# Conan: The Barbarian (NEW movie)



## Kellie Gator (Mar 15, 2011)

So I thought I'd have nothing to watch this year and then this thing literally came out of nowhere... well, I did know a movie was being made, but I had no idea it'd show up this year. There hasn't been a lot of promotion or hype over it. The trailer doesn't say much but I think it looks pretty fucking sweet. The new Conan looks more savage and badass than Schwarzenegger, IMO.

http://movies.yahoo.com/movie/1809953260/video/24490513

A new poster was also released. It's pretty cool, and... it's gonna be in 3D? I don't really understand how it'll benefit a movie like this, but I might see it in 3D if I can when it premieres because it's fucking Conan.

Maybe I'm being too hyped up about this, but I just got into Conan and the fact that a new movie trailer came out only two weeks after I bought one of the books kinda gave me a fangirl moment.

So what do you guys think? :V


----------



## LizardKing (Mar 15, 2011)

Not another fucking "gritty reboot". Not that Conan could get much grittier, but still. Hopefully they won't screw it up as much as Robin Hood. It might even be pretty good; that would be nice.

> _Given data_:
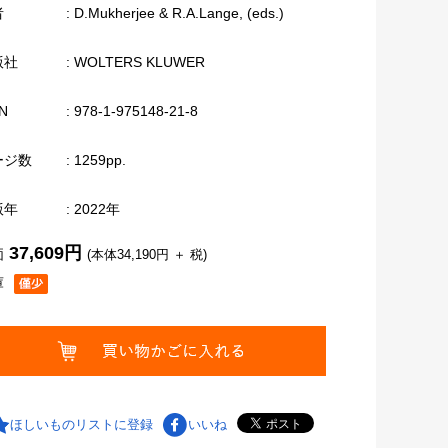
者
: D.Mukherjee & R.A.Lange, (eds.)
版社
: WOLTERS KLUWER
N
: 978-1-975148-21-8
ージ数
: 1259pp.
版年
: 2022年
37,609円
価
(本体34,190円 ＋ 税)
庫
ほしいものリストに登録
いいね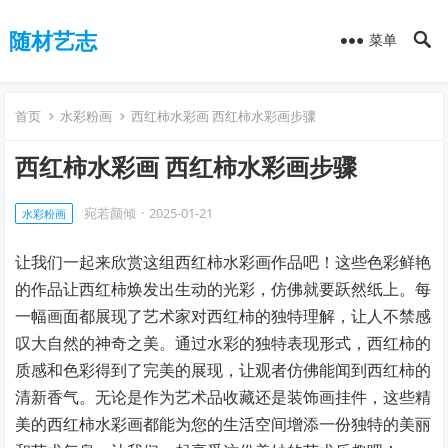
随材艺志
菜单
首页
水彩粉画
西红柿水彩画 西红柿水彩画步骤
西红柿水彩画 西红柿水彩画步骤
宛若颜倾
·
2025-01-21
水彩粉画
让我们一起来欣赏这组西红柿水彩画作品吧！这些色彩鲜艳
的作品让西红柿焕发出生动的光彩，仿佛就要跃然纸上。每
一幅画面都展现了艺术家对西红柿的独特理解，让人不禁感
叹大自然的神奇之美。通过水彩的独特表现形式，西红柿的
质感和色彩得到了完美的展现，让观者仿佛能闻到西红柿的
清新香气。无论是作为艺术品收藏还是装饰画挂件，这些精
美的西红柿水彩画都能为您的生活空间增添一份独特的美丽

> _Task statement_: In the thread about the new Conan movie, rewrite the part that opens with the words containing "## Kellie Gator" and closes with "a fangirl moment.", substituting "Kull" for every "Conan".

> _Answer area_:
## Kellie Gator (Mar 15, 2011)

So I thought I'd have nothing to watch this year and then this thing literally came out of nowhere... well, I did know a movie was being made, but I had no idea it'd show up this year. There hasn't been a lot of promotion or hype over it. The trailer doesn't say much but I think it looks pretty fucking sweet. The new Kull looks more savage and badass than Schwarzenegger, IMO.

http://movies.yahoo.com/movie/1809953260/video/24490513

A new poster was also released. It's pretty cool, and... it's gonna be in 3D? I don't really understand how it'll benefit a movie like this, but I might see it in 3D if I can when it premieres because it's fucking Kull.

Maybe I'm being too hyped up about this, but I just got into Kull and the fact that a new movie trailer came out only two weeks after I bought one of the books kinda gave me a fangirl moment.